Museum 4.0 – zwischen Museologie, MINT und Markenbildung

Hinterbandkontrolle

Museen haben sich stets entlang der sozialen und ökonomischen Rahmenbedingungen als Hinterbandkontrolle der gesellschaftlichen Phänomenologie entwickelt. Waren Museen im 19. Jahrhundert eher ein Nischenprodukt für kennerschaftlich orientierte Zielgruppen, so ist das Museum seit dem – bei zunehmender Diversifikation – zu einem Massenmedium geworden.

Bedeutungsbeschleuniger

Die hohe symbolische und auch politische Kraft des Museums als Bedeutungsbeschleuniger hat dazu geführt, dass das Vokabular, die Grammatik und die Szenographie der Museologie zwischenzeitlich von anderen Trägern – privaten Sammlermuseen, Science Centern, Corporate Museums und Flag Ship Stores – für die Erreichung anderer Zielvorstellungen und Zielgruppen eingesetzt wird.

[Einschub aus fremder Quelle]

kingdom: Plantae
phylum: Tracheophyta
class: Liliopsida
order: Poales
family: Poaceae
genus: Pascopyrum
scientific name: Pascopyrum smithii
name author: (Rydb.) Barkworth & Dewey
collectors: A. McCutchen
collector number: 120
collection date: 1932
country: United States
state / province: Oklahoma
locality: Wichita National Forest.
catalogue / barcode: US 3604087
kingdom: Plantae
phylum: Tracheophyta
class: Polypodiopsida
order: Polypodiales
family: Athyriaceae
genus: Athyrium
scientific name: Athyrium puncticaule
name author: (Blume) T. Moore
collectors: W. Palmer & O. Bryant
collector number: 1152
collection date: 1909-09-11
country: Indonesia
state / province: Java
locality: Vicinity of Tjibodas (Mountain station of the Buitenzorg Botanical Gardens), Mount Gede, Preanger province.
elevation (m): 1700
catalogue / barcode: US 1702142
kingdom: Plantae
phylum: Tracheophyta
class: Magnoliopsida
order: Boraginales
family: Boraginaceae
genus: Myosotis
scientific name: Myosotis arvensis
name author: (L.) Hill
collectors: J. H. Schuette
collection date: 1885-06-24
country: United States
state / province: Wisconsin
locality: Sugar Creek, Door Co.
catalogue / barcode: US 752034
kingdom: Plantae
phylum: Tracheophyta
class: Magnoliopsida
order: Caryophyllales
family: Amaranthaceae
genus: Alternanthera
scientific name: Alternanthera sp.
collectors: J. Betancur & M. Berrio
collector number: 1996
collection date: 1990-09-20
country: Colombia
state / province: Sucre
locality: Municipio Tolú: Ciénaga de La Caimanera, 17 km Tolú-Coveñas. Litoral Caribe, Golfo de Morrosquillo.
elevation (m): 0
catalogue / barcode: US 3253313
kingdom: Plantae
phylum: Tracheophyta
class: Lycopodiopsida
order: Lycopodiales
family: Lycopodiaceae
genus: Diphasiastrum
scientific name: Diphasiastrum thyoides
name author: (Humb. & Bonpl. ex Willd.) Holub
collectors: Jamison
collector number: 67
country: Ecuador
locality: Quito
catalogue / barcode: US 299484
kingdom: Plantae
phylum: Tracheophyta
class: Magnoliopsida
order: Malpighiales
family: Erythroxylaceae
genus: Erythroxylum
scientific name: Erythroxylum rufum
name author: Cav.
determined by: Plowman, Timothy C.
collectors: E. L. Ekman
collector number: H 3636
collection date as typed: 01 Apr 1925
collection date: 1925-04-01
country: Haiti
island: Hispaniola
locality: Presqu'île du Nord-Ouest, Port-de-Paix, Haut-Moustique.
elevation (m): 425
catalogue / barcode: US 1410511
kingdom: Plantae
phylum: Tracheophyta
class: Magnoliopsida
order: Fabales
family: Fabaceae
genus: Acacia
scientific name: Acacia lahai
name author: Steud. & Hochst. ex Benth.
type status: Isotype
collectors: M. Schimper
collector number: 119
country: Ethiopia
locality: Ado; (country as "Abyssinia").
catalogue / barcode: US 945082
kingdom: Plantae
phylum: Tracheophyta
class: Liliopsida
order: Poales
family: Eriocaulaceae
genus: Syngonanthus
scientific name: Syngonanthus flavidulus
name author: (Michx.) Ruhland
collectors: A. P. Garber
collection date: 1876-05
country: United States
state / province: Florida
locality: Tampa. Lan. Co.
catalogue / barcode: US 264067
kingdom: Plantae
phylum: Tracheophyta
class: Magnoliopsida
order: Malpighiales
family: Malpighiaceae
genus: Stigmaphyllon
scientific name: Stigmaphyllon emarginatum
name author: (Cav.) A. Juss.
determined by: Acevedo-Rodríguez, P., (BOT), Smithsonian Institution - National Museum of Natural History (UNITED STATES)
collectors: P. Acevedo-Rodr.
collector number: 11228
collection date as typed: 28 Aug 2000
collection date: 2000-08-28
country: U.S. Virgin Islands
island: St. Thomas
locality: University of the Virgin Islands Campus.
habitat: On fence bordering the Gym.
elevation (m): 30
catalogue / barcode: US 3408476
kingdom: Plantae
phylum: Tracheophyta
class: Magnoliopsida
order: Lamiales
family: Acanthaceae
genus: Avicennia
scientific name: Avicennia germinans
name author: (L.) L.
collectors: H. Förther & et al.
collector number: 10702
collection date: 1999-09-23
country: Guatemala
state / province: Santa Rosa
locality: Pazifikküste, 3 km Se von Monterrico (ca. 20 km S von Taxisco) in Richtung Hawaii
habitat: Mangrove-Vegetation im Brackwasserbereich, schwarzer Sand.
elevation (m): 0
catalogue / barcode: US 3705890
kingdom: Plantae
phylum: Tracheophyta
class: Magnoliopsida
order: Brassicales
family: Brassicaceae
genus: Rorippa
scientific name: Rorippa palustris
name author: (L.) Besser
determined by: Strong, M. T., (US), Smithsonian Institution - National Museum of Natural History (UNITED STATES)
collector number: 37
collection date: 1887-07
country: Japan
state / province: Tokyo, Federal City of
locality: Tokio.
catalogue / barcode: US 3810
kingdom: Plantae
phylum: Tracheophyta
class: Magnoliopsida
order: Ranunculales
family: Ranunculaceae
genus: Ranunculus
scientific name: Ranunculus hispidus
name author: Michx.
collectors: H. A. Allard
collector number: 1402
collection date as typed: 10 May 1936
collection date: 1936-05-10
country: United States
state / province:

museologisches Engeneering

Ein Blick über den eigenen kulturwissenschaftlich-museologischen Tellerrand hinweg erscheint daher ratsam – zur eigenen Standortbestimmung und um zu erkennen, an welchen Stellschrauben das museologische Engineering ansetzen kann, um die anstehenden Schritte für eine konzeptionelle Weiterentwicklung des Museums erfolgreich zu

Third Place

Im immerwährenden Wettbewerb um öffentliche Ressourcen geht es darum, die eigenen Profile und Fähigkeiten als systemrelevant, nützlich und damit förderungswürdig unter Beweis zu stellen. Auf diese Weise wird sich die Institution Museum als eine Einrichtung mit wachsender gesellschaftlicher Relevanz (Nina Simon), einem integrativen Mehrwert im Sinne eines Third Place (Ray Oldenburg) zu einem (inter)kulturellen Forum (Migration) entwickeln können.